Task directions: Your answer should hold all lines of the entries that include the word "input".

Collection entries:
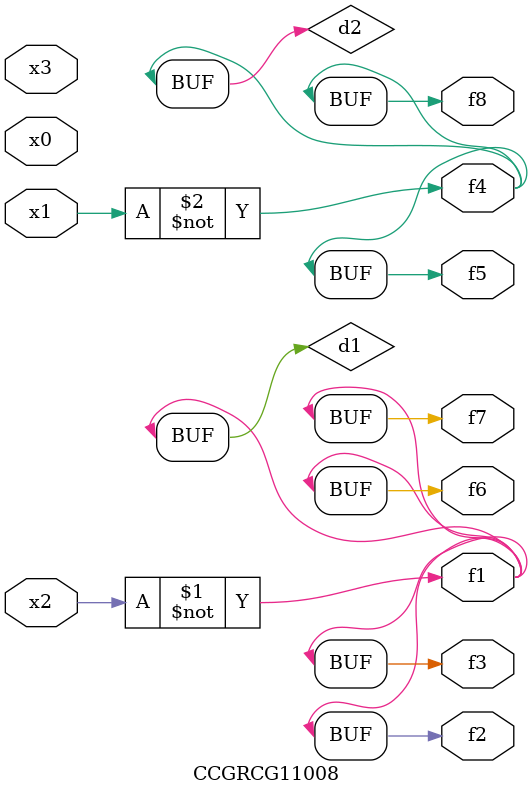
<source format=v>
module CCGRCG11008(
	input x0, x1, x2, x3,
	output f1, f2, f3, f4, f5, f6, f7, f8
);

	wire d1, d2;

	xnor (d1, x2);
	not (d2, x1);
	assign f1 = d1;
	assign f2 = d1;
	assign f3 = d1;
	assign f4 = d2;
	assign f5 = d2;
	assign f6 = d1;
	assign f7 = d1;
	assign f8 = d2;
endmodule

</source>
--
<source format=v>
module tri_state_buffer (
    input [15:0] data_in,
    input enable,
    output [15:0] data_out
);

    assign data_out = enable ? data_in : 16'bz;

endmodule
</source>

Solution to the exercise:
	input x0, x1, x2, x3,
    input [15:0] data_in,
    input enable,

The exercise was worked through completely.